Flatiron Solutions delivers an iPhone OS App for Documentum
So, finally I got to see it. Documentum on iPhone OS, running on both the iPhone and the iPad. I had said it before and say it again: from a information management perspective it makes so much sense to combine the intuitive interface of the iPhone OS with power that lies in a Documentum repository. Make use of all the metadata around content objects and exploring information becomes a breeze on a multi-touch device.
It is the company called Flatiron Solutions that brought this to market. You can download a version of it from the iTunes App Store. In order to connect your own repository you will need a server component that sits between the iPhone OS App and the Documentum repository.
I had a chance to try it out on both the iPhone and the iPad in their booth at the Solutions Pavillion last night and it was so fun. I really want this in our Battle Lab. A very sexy interface for Documentum!

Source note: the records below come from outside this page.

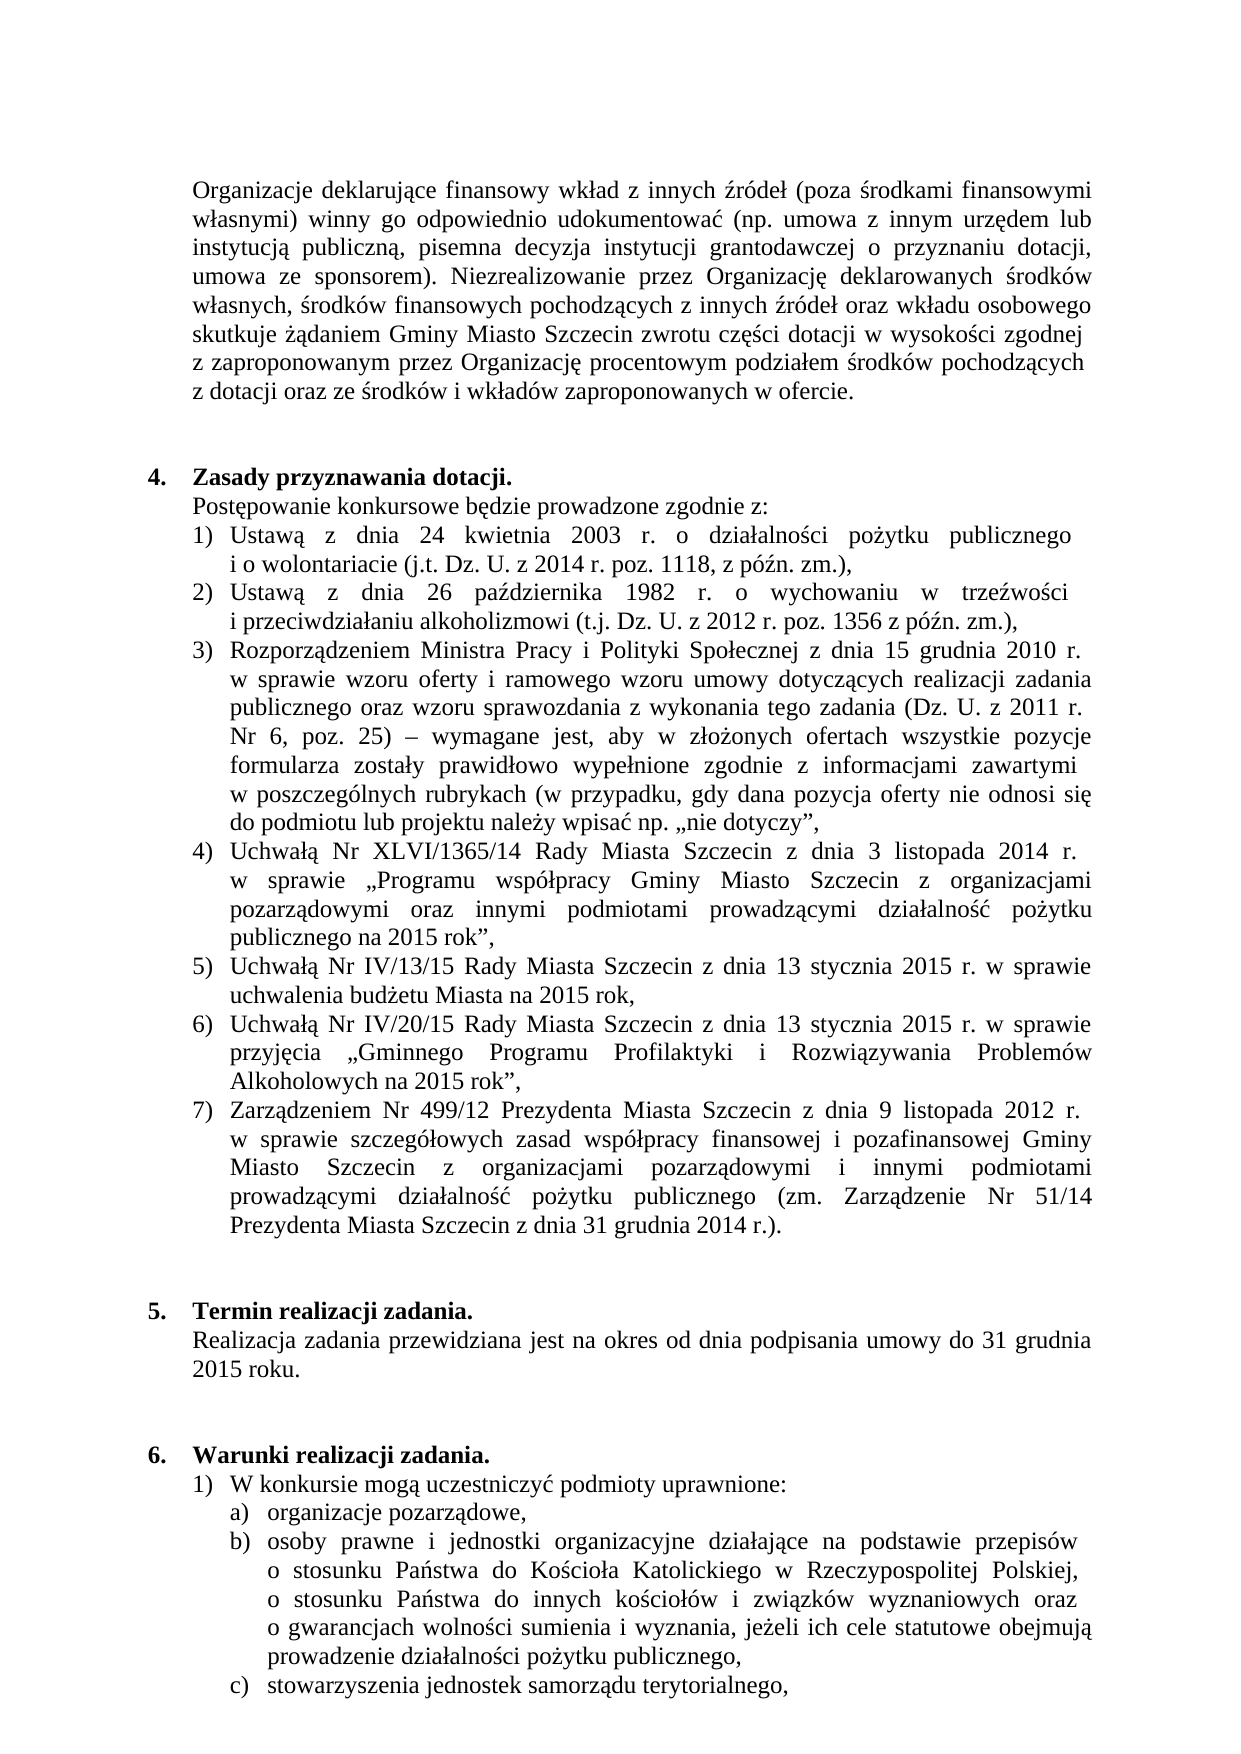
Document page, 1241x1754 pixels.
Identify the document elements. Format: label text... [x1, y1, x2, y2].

list Zasady przyznawania dotacji. [148, 462, 1093, 491]
list Termin realizacji zadania. [148, 1296, 1093, 1325]
list Rozporządzeniem Ministra Pracy i Polityki Społecznej z dnia 15 grudnia 2010 r. w sprawie wzoru oferty i ramowego wzoru umowy dotyczących realizacji zadania publicznego oraz wzoru sprawozdania z wykonania tego zadania (Dz. U. z 2011 r. Nr 6, poz. 25) – wymagane jest, aby w złożonych ofertach wszystkie pozycje formularza zostały prawidłowo wypełnione zgodnie z informacjami zawartymi w poszczególnych rubrykach (w przypadku, gdy dana pozycja oferty nie odnosi się do podmiotu lub projektu należy wpisać np. „nie dotyczy”, [192, 635, 1093, 836]
list stowarzyszenia jednostek samorządu terytorialnego, [229, 1670, 1093, 1699]
text Postępowanie konkursowe będzie prowadzone zgodnie z: [192, 491, 1093, 520]
list Warunki realizacji zadania. [148, 1440, 1093, 1469]
list Uchwałą Nr XLVI/1365/14 Rady Miasta Szczecin z dnia 3 listopada 2014 r. w sprawie „Programu współpracy Gminy Miasto Szczecin z organizacjami pozarządowymi oraz innymi podmiotami prowadzącymi działalność pożytku publicznego na 2015 rok”, [192, 836, 1093, 951]
list Zarządzeniem Nr 499/12 Prezydenta Miasta Szczecin z dnia 9 listopada 2012 r. w sprawie szczegółowych zasad współpracy finansowej i pozafinansowej Gminy Miasto Szczecin z organizacjami pozarządowymi i innymi podmiotami prowadzącymi działalność pożytku publicznego (zm. Zarządzenie Nr 51/14 Prezydenta Miasta Szczecin z dnia 31 grudnia 2014 r.). [192, 1095, 1093, 1239]
list osoby prawne i jednostki organizacyjne działające na podstawie przepisów o stosunku Państwa do Kościoła Katolickiego w Rzeczypospolitej Polskiej, o stosunku Państwa do innych kościołów i związków wyznaniowych oraz o gwarancjach wolności sumienia i wyznania, jeżeli ich cele statutowe obejmują prowadzenie działalności pożytku publicznego, [229, 1526, 1093, 1670]
list W konkursie mogą uczestniczyć podmioty uprawnione: [192, 1469, 1093, 1497]
list organizacje pozarządowe, [229, 1497, 1093, 1526]
text Organizacje deklarujące finansowy wkład z innych źródeł (poza środkami finansowymi własnymi) winny go odpowiednio udokumentować (np. umowa z innym urzędem lub instytucją publiczną, pisemna decyzja instytucji grantodawczej o przyznaniu dotacji, umowa ze sponsorem). Niezrealizowanie przez Organizację deklarowanych środków własnych, środków finansowych pochodzących z innych źródeł oraz wkładu osobowego skutkuje żądaniem Gminy Miasto Szczecin zwrotu części dotacji w wysokości zgodnej z zaproponowanym przez Organizację procentowym podziałem środków pochodzących z dotacji oraz ze środków i wkładów zaproponowanych w ofercie. [192, 175, 1093, 405]
list Ustawą z dnia 26 października 1982 r. o wychowaniu w trzeźwości i przeciwdziałaniu alkoholizmowi (t.j. Dz. U. z 2012 r. poz. 1356 z późn. zm.), [192, 577, 1093, 635]
text Realizacja zadania przewidziana jest na okres od dnia podpisania umowy do 31 grudnia 2015 roku. [192, 1325, 1093, 1382]
list Uchwałą Nr IV/13/15 Rady Miasta Szczecin z dnia 13 stycznia 2015 r. w sprawie uchwalenia budżetu Miasta na 2015 rok, [192, 951, 1093, 1009]
list Uchwałą Nr IV/20/15 Rady Miasta Szczecin z dnia 13 stycznia 2015 r. w sprawie przyjęcia „Gminnego Programu Profilaktyki i Rozwiązywania Problemów Alkoholowych na 2015 rok”, [192, 1009, 1093, 1095]
list Ustawą z dnia 24 kwietnia 2003 r. o działalności pożytku publicznego i o wolontariacie (j.t. Dz. U. z 2014 r. poz. 1118, z późn. zm.), [192, 520, 1093, 577]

I like Twitter. It exposes me for a lot of interesting thoughts from interesting and smart people that I follow. Today I read a post called Why the iPad Matters – Its the Beginning of the End by Carl Frappaolo. It talkes a lot of why the iPad brings a new promise for content delivery – a complete digital chain. It made me think about one of the things which is unique with the iPod/iPhone/iPad – it is the lack of a folder-based file system exposed to users. Surprisingly (maybe) it is the lack of it that makes the whole user experience much better.

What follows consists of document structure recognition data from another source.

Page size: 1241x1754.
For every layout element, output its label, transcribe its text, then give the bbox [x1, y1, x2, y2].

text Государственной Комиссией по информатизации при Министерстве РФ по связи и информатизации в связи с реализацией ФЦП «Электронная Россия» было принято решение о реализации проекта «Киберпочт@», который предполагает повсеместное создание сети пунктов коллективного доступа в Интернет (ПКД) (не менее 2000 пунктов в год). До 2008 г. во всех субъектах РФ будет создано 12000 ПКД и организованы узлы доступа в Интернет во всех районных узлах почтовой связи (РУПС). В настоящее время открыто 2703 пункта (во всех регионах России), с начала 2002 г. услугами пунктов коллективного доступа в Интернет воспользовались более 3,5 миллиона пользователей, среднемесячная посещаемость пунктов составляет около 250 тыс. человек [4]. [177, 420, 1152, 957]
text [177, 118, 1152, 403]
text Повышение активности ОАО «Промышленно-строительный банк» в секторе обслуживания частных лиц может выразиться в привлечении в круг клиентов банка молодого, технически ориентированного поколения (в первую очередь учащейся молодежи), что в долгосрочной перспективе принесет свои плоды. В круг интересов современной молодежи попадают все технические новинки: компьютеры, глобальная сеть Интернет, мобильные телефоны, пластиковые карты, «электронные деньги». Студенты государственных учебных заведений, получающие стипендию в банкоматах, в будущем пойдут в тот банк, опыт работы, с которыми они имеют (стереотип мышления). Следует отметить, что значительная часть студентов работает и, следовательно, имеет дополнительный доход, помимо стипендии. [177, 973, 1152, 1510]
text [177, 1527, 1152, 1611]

So how does this relate to ECM then? Well, I guess many of us ECM-evangelists (or ”Ninjas” I heard today) have been in endless meetings and briefings explaining the value of metadata and the whole ”context-infrastructure” around each object in an ECM-system that can hold fine-grained permissions, lifecycles, processess, renditions and so forth. I have even found myself explaining the ECM concept using the iTunes as an analogue. You tag the songs with metadata and access them through playlists which is in essence virtual folders where each song can be viewable in many playlists. That is the same concept as the ”Show in folder” flag in Documentum. Metadata can even power Smart Playlists which in essence is just a saved search query – something we have added as a customization in Documentum Digital Asset Manager (DAM). So in essence the iTunes Library (should be call it a repository 🙂 is a lightversion of an ECM-system. Before continuing I really wonder why I have to customize Documentum to get the GUI-features that iTunes provide…?

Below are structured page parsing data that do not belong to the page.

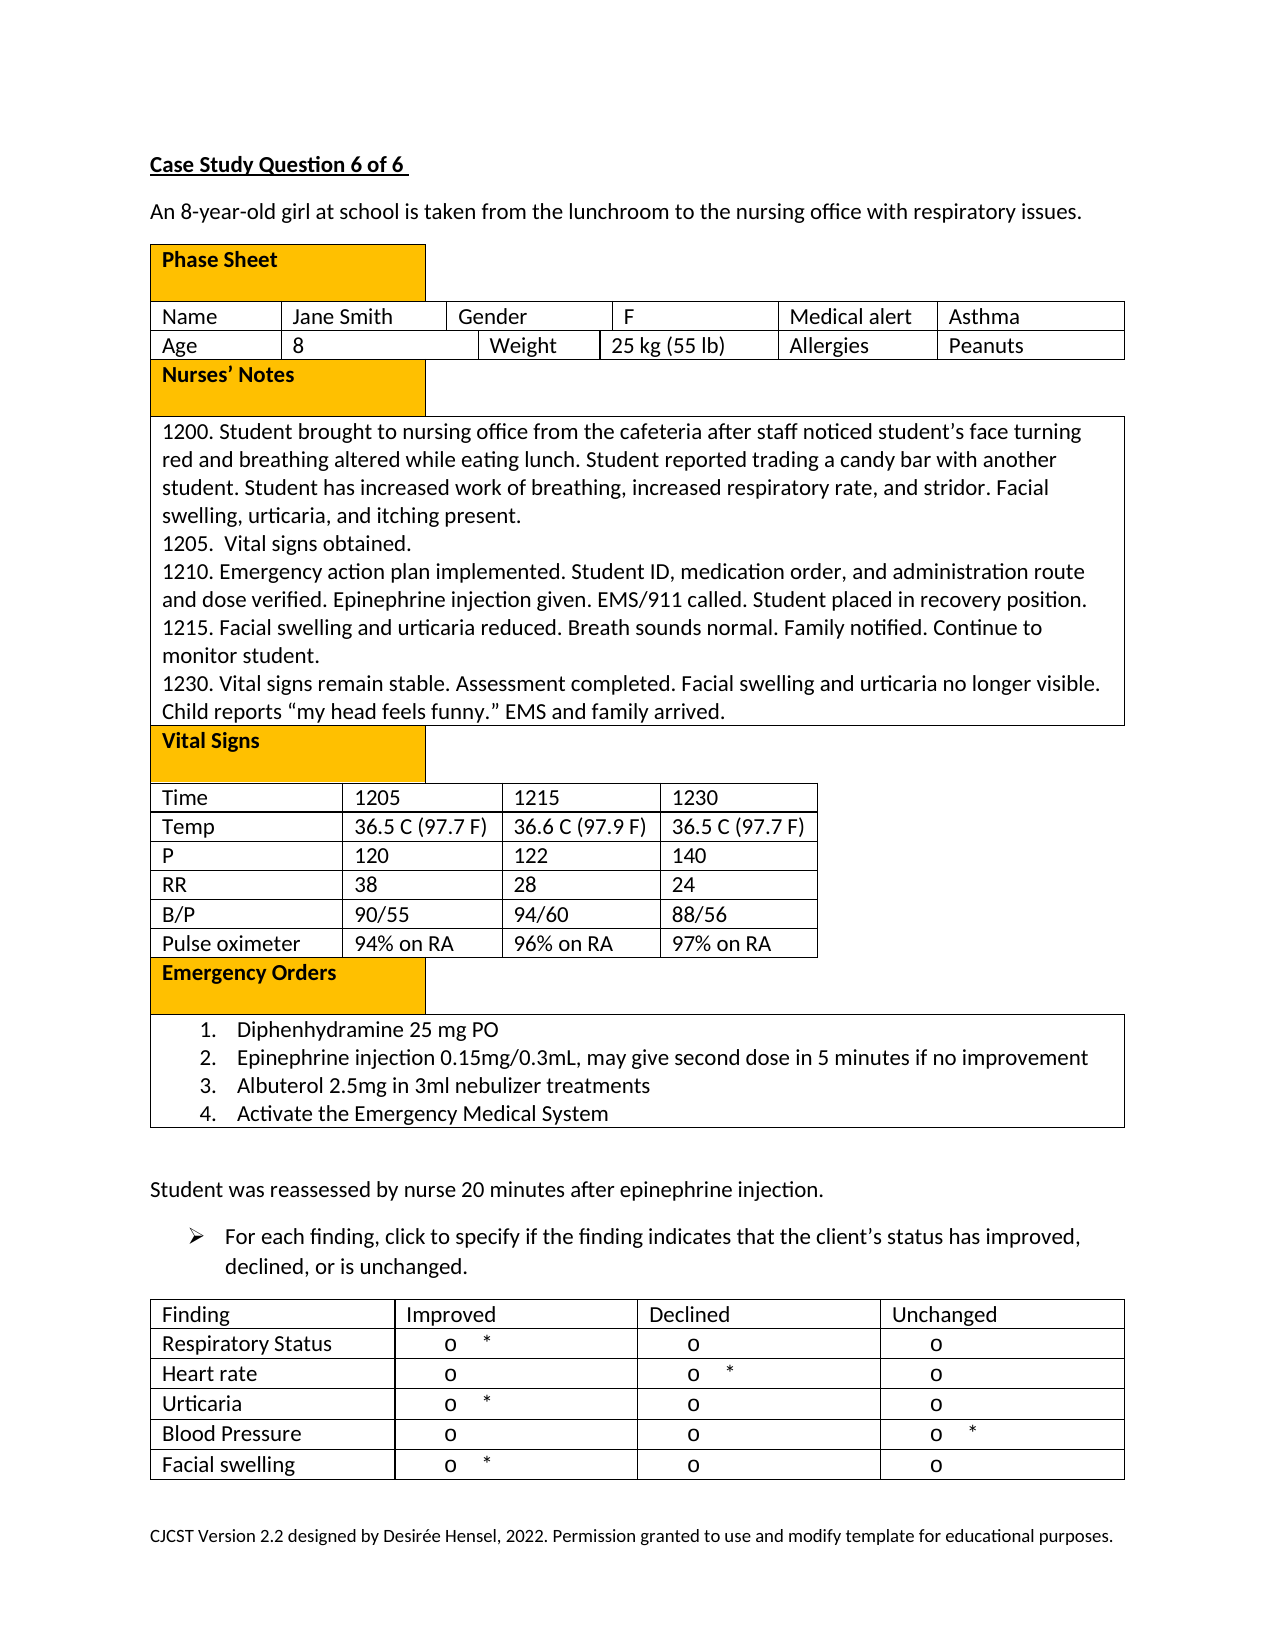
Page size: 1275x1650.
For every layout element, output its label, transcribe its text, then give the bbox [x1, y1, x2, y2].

table_header Phase Sheet [151, 245, 425, 301]
text An 8-year-old girl at school is taken from the lunchroom to the nursing office with respiratory issues. [150, 197, 1125, 225]
table_cell Diphenhydramine 25 mg PO Epinephrine injection 0.15mg/0.3mL, may give second dose in 5 minutes if no improvement Albuterol 2.5mg in 3ml nebulizer treatments Activate the Emergency Medical System [151, 1015, 1124, 1127]
table_cell [881, 1329, 1124, 1358]
table_cell 1230 [661, 784, 817, 811]
table_cell 1215 [503, 784, 660, 811]
table_cell RR [151, 871, 342, 899]
table_cell 122 [503, 842, 660, 869]
table_cell Facial swelling [151, 1450, 394, 1479]
table_cell 94/60 [503, 900, 660, 928]
table_cell 90/55 [343, 900, 502, 928]
table_cell Jane Smith [282, 302, 446, 330]
table_cell 36.5 C (97.7 F) [343, 813, 502, 841]
table_cell 1205 [343, 784, 502, 811]
table_cell [638, 1329, 880, 1358]
table_cell 97% on RA [661, 929, 817, 957]
table_cell 1200. Student brought to nursing office from the cafeteria after staff noticed student’s face turning red and breathing altered while eating lunch. Student reported trading a candy bar with another student. Student has increased work of breathing, increased respiratory rate, and stridor. Facial swelling, urticaria, and itching present. 1205. Vital signs obtained. 1210. Emergency action plan implemented. Student ID, medication order, and administration route and dose verified. Epinephrine injection given. EMS/911 called. Student placed in recovery position. 1215. Facial swelling and urticaria reduced. Breath sounds normal. Family notified. Continue to monitor student. 1230. Vital signs remain stable. Assessment completed. Facial swelling and urticaria no longer visible. Child reports “my head feels funny.” EMS and family arrived. [151, 417, 1124, 725]
table_cell [638, 1450, 880, 1479]
table_cell Urticaria [151, 1389, 394, 1418]
table_cell * [881, 1420, 1124, 1449]
table_cell Medical alert [779, 302, 937, 330]
table_cell Blood Pressure [151, 1420, 394, 1449]
table_cell [638, 1420, 880, 1449]
table_cell Name [151, 302, 281, 330]
table_cell [396, 1420, 637, 1449]
table_header Unchanged [881, 1300, 1124, 1328]
table_cell 36.6 C (97.9 F) [503, 813, 660, 841]
table_cell [396, 1359, 637, 1388]
table_cell Age [151, 331, 281, 359]
table_cell B/P [151, 900, 342, 928]
table_cell Peanuts [938, 331, 1124, 359]
table_cell 24 [661, 871, 817, 899]
text Case Study Question 6 of 6 [150, 150, 1125, 178]
table_cell Heart rate [151, 1359, 394, 1388]
table_cell 25 kg (55 lb) [601, 331, 778, 359]
table_cell 96% on RA [503, 929, 660, 957]
table_cell [881, 1359, 1124, 1388]
table_cell 94% on RA [343, 929, 502, 957]
table_cell 120 [343, 842, 502, 869]
table_cell Temp [151, 813, 342, 841]
table_cell * [396, 1329, 637, 1358]
table_header Declined [638, 1300, 880, 1328]
table_cell Respiratory Status [151, 1329, 394, 1358]
table_cell * [638, 1359, 880, 1388]
text Student was reassessed by nurse 20 minutes after epinephrine injection. [150, 1175, 1125, 1203]
table_cell Asthma [938, 302, 1124, 330]
table_cell 8 [282, 331, 478, 359]
table_cell Weight [479, 331, 599, 359]
table_cell Allergies [779, 331, 937, 359]
table_cell 140 [661, 842, 817, 869]
table_cell Emergency Orders [151, 958, 425, 1014]
table_cell [881, 1450, 1124, 1479]
list For each finding, click to specify if the finding indicates that the client’s status has improved, declined, or is unchanged. [187, 1222, 1125, 1280]
table_cell Time [151, 784, 342, 811]
table_cell Nurses’ Notes [151, 360, 425, 416]
table_cell [638, 1389, 880, 1418]
table_header Finding [151, 1300, 394, 1328]
table_cell 38 [343, 871, 502, 899]
table_header Improved [396, 1300, 637, 1328]
table_cell 36.5 C (97.7 F) [661, 813, 817, 841]
table_cell Vital Signs [151, 726, 425, 782]
table_cell P [151, 842, 342, 869]
table_cell * [396, 1450, 637, 1479]
table_cell 28 [503, 871, 660, 899]
table_cell 88/56 [661, 900, 817, 928]
table_cell F [613, 302, 778, 330]
table_cell Pulse oximeter [151, 929, 342, 957]
table_cell Gender [447, 302, 612, 330]
table_cell [881, 1389, 1124, 1418]
table_cell * [396, 1389, 637, 1418]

So iTunes abstracts away the folder-based file system on a Mac or Windows PC but as long as you are using Mac OS X or Windows the file system is still there right. Some people even get really frustrated by iTunes and just can’t get around their head that there is no need to move files around manually when synching them to iPhone OS-powered devices. And here comes the beauty, in these devices there are no folder-based file system to access. Just the iPod App for music, the Photos App for photos and so forth. All your content is suddenly displayed in context and filtered out based on metadata and that App’s specific usage.
To some degree that means that the whole concept of iPhone OS-based devices not only can make content delivery digital but it can provide a much better user interface that is powered by all these ECM-features that we love (and have a hard time explaining). Suddenly we have an information flow entirely based on metadata instead of folder names and file names. Maybe that will make ECM not only fun but also able to much more quickly explain the dreaded ”What’s in it for me question?”.
Now, can someone quickly write an iPad App for Documentum so I can make my point 🙂 It will be a killer app, believe me!